Pretty simple, just the whole table as a list of 'Content'.  To trim this down, I tried this:

  var contentItems = BmsData.Contents
    .Select(x => new Content() {
      Title = x.Title, ContentNavID = x.ContentNavID
    }).ToList();

This compiled.  However, when I ran it I got this exception:

  Explicit construction of entity type 'CL.eCourse.BMS.Data.DataLayer.Content' in query is not allowed.

Apparently, it's a no-no to new-up a type defined by the generated data context.  The reasoning has to do with "polluting the context cache" as well as things like object tracking and identify field updates.  While the justification makes sense, it would still be rather helpful to be able to get a subset of the fields based on what I know I'm going to need.

Some searching led to a solution involving a function delegate:

  Func makeContent = 
    x => new Content() { 
      ContentNavID = x.ContentNavID, Title = x.Title
    };

  var contentItems = BmsData.Contents.Select(x => makeContent(x)).ToList();

Again, this compiles and runs, but it doesn't do what we want.  Since the expression delegates to a method, the expression can't be parsed to translate it into the query components, finding only the desired fields in the selector.  It seems that the compiler just runs the query for the full select of the entity, then calls the delegate for each one.  Indeed, a look at the SQL executed by the data context proves this:

  SELECT [t0].[ContentNavID], [t0].[ParentTocID], 
    [t0].[PrevContentNavID], [t0].[NextContentNavID], 
    [t0].[Title], [t0].[ViewerContent], [t0].[CreateDate]
  FROM [content].[Content] AS [t0]

Here we see the same SQL as above, with all the columns for the 'Content' data entity, when we only wanted to see 'Title' and 'ContentNavID'.  Since we can't new-up a DB entity type, and we can't delegate the expression the way I tried (there's probably a more complicated way to using the Expression<> type) the last option was to use an anonymous type, then re-select as the entity type.  So we first select the properties we care about using an anonymous type, then explicitly force it into an Enumerable (which will execute the query projection to the anonymous type), then re-select it into the DB entity type we originally had.

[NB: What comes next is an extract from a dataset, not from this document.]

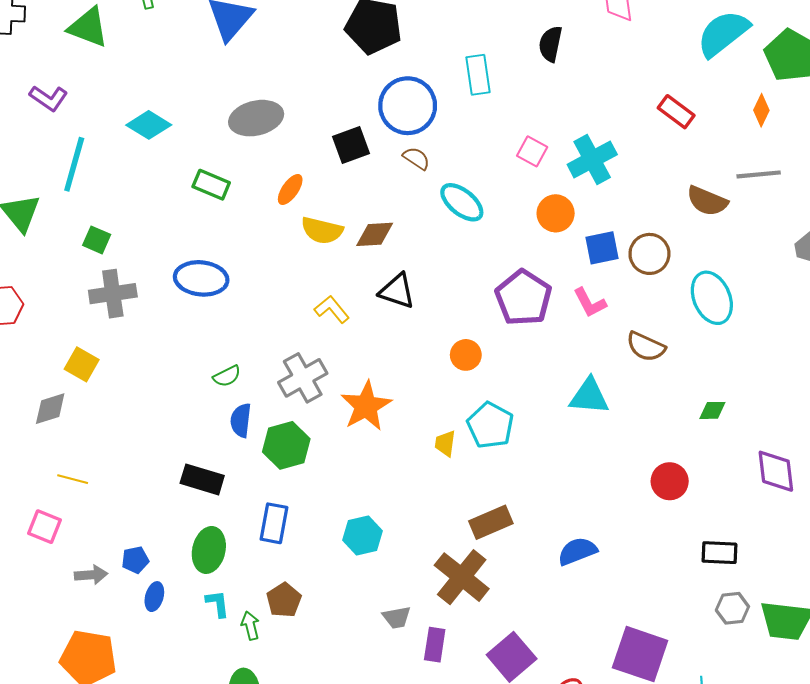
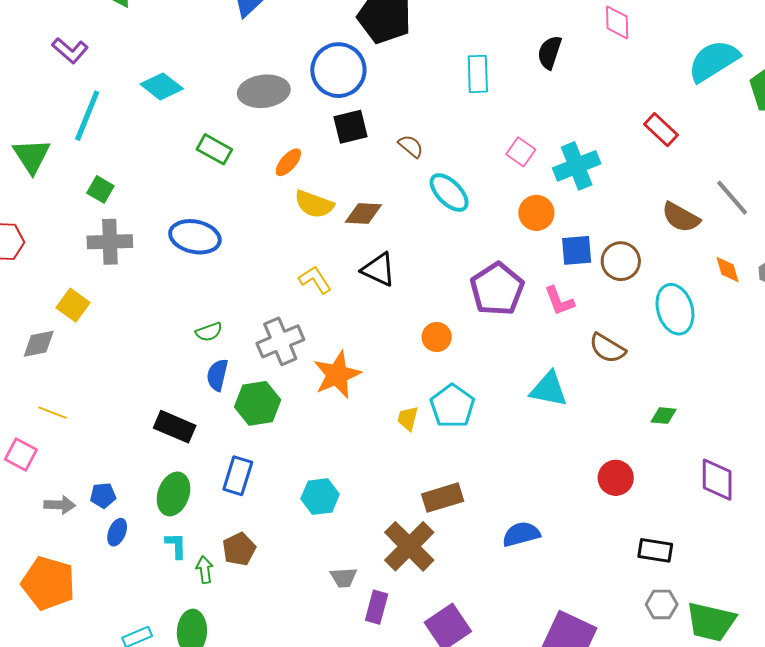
blue circle: (408, 106) -> (338, 70), moved
orange diamond: (761, 110) -> (727, 270), moved, turned -48
gray line: (759, 174) -> (732, 198), turned 48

  var contentItems = BmsData.Contents
    .Select(x => new { x.Title, x.ContentNavID })
    .AsEnumerable()
    .Select(x => new Content() {
      Title = x.Title, ContentNavID = x.ContentNav
    });

This yields the following changed SQL query:

  SELECT [t0].[Title], [t0].[ContentNavID]
  FROM [content].[Content] AS [t0]

And we have the optimization we were looking for!

Thanks to Tommy Etkin for his help with this.